→ Action item
Up to and including the line that contains "image of neoplastic", return every line from the start of the data, unchanged.

→ Available data
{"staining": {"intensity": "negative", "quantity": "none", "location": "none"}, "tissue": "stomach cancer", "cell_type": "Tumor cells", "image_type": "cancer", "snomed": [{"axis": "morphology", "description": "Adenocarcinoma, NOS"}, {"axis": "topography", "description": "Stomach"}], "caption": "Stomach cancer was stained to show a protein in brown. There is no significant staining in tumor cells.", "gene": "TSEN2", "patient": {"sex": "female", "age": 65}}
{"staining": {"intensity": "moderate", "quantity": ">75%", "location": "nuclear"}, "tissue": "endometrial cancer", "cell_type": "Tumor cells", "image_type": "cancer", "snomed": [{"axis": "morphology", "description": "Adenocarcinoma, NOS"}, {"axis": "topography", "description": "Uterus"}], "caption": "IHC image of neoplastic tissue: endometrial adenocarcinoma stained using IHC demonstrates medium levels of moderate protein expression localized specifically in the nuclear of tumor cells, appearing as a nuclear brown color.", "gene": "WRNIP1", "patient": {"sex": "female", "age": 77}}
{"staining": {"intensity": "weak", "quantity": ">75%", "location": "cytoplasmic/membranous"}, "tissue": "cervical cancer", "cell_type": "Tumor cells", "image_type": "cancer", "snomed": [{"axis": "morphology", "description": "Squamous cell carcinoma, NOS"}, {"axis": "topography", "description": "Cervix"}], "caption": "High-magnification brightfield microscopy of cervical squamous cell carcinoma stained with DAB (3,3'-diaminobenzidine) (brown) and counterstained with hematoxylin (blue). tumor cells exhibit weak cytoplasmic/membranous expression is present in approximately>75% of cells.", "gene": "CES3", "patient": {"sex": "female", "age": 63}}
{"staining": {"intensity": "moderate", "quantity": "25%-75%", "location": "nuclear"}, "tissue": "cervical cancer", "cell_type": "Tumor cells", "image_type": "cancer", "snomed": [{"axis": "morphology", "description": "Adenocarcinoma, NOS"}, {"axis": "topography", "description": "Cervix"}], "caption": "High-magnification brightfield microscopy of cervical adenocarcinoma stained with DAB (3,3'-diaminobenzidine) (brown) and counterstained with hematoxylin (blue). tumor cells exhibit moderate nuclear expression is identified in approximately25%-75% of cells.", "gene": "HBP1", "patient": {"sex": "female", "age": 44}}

→ Written answer
{"staining": {"intensity": "negative", "quantity": "none", "location": "none"}, "tissue": "stomach cancer", "cell_type": "Tumor cells", "image_type": "cancer", "snomed": [{"axis": "morphology", "description": "Adenocarcinoma, NOS"}, {"axis": "topography", "description": "Stomach"}], "caption": "Stomach cancer was stained to show a protein in brown. There is no significant staining in tumor cells.", "gene": "TSEN2", "patient": {"sex": "female", "age": 65}}
{"staining": {"intensity": "moderate", "quantity": ">75%", "location": "nuclear"}, "tissue": "endometrial cancer", "cell_type": "Tumor cells", "image_type": "cancer", "snomed": [{"axis": "morphology", "description": "Adenocarcinoma, NOS"}, {"axis": "topography", "description": "Uterus"}], "caption": "IHC image of neoplastic tissue: endometrial adenocarcinoma stained using IHC demonstrates medium levels of moderate protein expression localized specifically in the nuclear of tumor cells, appearing as a nuclear brown color.", "gene": "WRNIP1", "patient": {"sex": "female", "age": 77}}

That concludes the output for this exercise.